[[ Data extracts open ]]

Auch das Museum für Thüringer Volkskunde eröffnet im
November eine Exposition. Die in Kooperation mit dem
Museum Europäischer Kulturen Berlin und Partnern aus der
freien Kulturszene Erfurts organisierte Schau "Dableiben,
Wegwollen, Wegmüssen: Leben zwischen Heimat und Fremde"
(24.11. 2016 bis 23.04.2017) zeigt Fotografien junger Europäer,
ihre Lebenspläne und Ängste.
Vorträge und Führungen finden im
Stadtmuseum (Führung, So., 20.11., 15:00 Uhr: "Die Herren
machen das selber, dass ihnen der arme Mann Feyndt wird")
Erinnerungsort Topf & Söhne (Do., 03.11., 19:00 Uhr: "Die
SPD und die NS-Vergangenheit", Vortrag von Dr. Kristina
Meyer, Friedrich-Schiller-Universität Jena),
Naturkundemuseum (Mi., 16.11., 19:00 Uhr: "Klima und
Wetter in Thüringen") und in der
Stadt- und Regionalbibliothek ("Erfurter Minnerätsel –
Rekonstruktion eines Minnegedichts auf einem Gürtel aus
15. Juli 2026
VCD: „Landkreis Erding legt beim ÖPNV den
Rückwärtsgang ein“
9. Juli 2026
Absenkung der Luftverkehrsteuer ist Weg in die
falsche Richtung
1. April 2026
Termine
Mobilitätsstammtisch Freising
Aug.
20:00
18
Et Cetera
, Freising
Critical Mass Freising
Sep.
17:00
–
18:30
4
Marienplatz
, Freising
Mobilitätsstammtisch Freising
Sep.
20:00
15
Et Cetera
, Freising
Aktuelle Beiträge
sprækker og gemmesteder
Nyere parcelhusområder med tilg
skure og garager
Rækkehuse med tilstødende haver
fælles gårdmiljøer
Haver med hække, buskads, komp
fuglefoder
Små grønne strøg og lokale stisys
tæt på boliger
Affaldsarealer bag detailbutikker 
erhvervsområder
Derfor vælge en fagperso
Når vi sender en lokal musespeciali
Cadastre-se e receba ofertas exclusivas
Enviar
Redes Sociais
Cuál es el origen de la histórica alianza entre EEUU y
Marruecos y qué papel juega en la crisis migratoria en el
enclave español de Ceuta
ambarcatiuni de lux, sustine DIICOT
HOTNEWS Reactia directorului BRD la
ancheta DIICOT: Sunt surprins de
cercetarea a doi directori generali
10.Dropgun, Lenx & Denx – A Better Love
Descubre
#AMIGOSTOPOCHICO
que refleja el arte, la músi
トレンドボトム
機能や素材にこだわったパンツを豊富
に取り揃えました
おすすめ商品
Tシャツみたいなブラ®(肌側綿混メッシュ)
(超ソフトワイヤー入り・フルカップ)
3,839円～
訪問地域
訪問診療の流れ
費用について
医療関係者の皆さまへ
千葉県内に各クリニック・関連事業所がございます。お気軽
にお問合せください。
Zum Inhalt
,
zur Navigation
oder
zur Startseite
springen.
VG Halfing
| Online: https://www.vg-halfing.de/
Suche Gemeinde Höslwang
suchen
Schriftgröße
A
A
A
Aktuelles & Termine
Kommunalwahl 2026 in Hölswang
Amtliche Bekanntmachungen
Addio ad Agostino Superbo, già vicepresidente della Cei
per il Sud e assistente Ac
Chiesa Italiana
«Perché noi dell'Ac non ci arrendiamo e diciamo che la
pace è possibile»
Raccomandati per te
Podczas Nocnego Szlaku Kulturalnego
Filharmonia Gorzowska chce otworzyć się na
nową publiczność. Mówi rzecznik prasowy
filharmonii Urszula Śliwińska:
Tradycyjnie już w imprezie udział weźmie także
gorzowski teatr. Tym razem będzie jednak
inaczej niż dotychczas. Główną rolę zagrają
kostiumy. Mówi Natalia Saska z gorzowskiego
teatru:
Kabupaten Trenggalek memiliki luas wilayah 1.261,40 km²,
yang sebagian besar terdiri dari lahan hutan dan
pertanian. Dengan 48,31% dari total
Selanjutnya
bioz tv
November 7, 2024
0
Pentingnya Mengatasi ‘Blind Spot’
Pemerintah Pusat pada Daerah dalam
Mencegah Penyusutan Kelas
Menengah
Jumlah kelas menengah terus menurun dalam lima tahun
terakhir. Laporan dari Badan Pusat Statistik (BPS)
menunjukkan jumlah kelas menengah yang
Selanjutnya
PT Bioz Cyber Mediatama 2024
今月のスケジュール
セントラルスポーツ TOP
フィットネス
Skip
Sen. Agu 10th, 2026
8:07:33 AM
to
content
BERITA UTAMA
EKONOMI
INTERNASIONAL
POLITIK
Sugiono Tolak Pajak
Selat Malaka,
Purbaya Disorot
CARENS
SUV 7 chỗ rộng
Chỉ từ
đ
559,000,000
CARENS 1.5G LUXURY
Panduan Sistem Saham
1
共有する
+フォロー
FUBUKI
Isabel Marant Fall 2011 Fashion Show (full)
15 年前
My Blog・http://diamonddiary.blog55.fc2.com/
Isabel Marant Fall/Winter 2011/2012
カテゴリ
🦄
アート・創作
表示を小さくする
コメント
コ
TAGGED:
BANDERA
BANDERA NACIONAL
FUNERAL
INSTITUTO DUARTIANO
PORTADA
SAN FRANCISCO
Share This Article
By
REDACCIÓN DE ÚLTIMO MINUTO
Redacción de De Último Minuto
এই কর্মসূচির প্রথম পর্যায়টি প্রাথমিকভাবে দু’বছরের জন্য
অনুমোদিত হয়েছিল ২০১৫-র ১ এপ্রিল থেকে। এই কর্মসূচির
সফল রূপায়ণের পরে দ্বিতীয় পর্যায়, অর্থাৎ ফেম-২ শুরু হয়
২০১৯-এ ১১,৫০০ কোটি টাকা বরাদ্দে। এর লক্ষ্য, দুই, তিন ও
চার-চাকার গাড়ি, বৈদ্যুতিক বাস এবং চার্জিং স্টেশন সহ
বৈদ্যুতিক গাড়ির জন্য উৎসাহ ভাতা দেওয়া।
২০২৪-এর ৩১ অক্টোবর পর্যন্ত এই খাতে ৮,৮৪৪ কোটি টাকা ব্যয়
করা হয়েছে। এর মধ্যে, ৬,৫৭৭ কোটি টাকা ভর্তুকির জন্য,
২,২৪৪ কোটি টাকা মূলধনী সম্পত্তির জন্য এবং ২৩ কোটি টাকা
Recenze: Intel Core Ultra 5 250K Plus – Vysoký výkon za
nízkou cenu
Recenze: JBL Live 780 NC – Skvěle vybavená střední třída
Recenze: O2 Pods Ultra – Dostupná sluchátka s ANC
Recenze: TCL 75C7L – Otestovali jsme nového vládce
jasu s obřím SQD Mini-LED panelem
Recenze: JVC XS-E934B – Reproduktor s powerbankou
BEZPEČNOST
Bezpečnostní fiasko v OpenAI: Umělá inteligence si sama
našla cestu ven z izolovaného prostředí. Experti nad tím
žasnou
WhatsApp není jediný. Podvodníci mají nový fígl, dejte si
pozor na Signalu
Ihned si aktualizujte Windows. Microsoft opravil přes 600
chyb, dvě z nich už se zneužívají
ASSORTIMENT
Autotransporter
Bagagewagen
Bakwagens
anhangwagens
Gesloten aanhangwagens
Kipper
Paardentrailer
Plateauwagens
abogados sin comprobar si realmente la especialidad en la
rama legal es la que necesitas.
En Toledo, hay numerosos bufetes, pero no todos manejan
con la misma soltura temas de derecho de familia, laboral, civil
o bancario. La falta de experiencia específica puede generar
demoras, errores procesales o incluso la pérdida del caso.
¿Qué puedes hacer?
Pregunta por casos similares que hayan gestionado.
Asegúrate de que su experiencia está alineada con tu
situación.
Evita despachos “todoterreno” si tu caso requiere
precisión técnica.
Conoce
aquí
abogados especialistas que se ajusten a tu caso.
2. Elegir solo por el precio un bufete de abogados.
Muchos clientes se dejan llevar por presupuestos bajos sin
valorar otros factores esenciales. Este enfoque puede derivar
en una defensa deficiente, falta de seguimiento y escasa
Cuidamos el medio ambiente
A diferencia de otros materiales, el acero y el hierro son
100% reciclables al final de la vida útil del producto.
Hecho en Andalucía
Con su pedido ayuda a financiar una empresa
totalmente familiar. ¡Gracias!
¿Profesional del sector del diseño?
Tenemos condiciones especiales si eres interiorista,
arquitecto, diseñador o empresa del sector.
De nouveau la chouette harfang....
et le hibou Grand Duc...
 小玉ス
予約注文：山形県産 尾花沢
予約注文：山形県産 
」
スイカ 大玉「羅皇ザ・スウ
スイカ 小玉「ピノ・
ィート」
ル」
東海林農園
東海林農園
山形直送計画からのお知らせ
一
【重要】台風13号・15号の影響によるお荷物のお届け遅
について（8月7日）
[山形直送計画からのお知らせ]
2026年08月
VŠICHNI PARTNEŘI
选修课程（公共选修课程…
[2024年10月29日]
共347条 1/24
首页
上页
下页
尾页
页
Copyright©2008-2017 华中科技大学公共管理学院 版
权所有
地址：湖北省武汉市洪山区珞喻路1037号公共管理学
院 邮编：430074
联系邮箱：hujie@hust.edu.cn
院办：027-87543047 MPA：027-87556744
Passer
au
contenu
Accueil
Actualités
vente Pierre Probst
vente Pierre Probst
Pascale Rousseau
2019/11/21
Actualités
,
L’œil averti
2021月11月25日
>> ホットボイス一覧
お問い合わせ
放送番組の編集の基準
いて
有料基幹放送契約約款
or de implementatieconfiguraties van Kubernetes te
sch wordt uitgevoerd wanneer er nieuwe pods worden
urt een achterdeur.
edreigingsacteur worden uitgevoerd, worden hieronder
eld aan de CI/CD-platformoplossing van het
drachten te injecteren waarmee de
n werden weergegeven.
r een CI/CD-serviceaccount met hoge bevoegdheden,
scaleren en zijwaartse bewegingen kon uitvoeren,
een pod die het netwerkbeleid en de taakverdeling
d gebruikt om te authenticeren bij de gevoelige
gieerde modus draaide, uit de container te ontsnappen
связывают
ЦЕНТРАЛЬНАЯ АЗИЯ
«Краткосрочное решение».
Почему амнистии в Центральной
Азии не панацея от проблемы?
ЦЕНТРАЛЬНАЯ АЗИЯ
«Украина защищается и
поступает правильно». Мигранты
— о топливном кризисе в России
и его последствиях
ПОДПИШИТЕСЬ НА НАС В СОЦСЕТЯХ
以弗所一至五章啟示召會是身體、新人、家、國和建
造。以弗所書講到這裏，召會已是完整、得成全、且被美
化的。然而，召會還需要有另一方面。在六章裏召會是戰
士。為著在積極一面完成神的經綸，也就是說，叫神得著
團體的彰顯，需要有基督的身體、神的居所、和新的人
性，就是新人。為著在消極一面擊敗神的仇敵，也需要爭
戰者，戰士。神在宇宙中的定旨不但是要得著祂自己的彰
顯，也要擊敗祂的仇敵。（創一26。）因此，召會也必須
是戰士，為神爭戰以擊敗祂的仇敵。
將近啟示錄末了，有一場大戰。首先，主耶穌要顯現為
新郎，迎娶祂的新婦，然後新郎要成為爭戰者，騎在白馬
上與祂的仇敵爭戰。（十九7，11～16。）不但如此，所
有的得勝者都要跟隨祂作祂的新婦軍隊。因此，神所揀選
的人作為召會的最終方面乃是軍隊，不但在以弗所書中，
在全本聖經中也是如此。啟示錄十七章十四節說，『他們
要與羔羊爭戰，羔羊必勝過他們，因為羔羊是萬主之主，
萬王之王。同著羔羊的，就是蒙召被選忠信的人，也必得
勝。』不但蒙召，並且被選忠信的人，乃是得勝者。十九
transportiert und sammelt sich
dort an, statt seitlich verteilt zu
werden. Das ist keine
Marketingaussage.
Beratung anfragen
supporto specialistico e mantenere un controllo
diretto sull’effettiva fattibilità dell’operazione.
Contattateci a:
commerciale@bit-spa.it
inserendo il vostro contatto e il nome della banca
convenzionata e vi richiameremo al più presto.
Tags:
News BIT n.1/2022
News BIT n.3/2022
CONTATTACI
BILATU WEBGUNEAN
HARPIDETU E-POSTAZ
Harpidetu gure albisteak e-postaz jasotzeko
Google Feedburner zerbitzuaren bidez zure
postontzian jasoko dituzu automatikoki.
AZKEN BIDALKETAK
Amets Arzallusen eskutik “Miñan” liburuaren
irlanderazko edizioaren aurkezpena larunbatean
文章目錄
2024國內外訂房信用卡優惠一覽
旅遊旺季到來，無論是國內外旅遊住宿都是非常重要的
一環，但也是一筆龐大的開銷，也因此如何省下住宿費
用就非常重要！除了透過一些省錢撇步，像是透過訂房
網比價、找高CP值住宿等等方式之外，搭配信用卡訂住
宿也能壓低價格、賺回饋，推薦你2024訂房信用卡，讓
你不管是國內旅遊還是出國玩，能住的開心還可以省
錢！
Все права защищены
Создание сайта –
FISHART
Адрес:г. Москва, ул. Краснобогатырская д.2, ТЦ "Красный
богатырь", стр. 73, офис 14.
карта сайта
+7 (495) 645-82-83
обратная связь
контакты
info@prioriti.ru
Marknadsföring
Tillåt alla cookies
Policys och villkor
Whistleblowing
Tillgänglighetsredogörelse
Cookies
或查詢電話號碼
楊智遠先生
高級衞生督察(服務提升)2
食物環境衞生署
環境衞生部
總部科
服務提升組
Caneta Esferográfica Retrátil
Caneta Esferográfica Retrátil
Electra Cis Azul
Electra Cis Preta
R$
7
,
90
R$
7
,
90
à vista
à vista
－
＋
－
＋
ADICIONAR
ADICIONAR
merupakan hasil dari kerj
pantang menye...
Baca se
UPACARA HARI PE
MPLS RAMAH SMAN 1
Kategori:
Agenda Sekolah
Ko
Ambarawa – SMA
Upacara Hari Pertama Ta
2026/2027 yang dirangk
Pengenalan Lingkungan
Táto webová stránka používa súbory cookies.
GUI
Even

[[ Data extracts closed ]]

Instruction: Starting at the line that contains "HARPIDETU E-POSTAZ", retype every line through the end of the records exactly, and nothing else.

Exercise output:
HARPIDETU E-POSTAZ
Harpidetu gure albisteak e-postaz jasotzeko
Google Feedburner zerbitzuaren bidez zure
postontzian jasoko dituzu automatikoki.
AZKEN BIDALKETAK
Amets Arzallusen eskutik “Miñan” liburuaren
irlanderazko edizioaren aurkezpena larunbatean
文章目錄
2024國內外訂房信用卡優惠一覽
旅遊旺季到來，無論是國內外旅遊住宿都是非常重要的
一環，但也是一筆龐大的開銷，也因此如何省下住宿費
用就非常重要！除了透過一些省錢撇步，像是透過訂房
網比價、找高CP值住宿等等方式之外，搭配信用卡訂住
宿也能壓低價格、賺回饋，推薦你2024訂房信用卡，讓
你不管是國內旅遊還是出國玩，能住的開心還可以省
錢！
Все права защищены
Создание сайта –
FISHART
Адрес:г. Москва, ул. Краснобогатырская д.2, ТЦ "Красный
богатырь", стр. 73, офис 14.
карта сайта
+7 (495) 645-82-83
обратная связь
контакты
info@prioriti.ru
Marknadsföring
Tillåt alla cookies
Policys och villkor
Whistleblowing
Tillgänglighetsredogörelse
Cookies
或查詢電話號碼
楊智遠先生
高級衞生督察(服務提升)2
食物環境衞生署
環境衞生部
總部科
服務提升組
Caneta Esferográfica Retrátil
Caneta Esferográfica Retrátil
Electra Cis Azul
Electra Cis Preta
R$
7
,
90
R$
7
,
90
à vista
à vista
－
＋
－
＋
ADICIONAR
ADICIONAR
merupakan hasil dari kerj
pantang menye...
Baca se
UPACARA HARI PE
MPLS RAMAH SMAN 1
Kategori:
Agenda Sekolah
Ko
Ambarawa – SMA
Upacara Hari Pertama Ta
2026/2027 yang dirangk
Pengenalan Lingkungan
Táto webová stránka používa súbory cookies.
GUI
Even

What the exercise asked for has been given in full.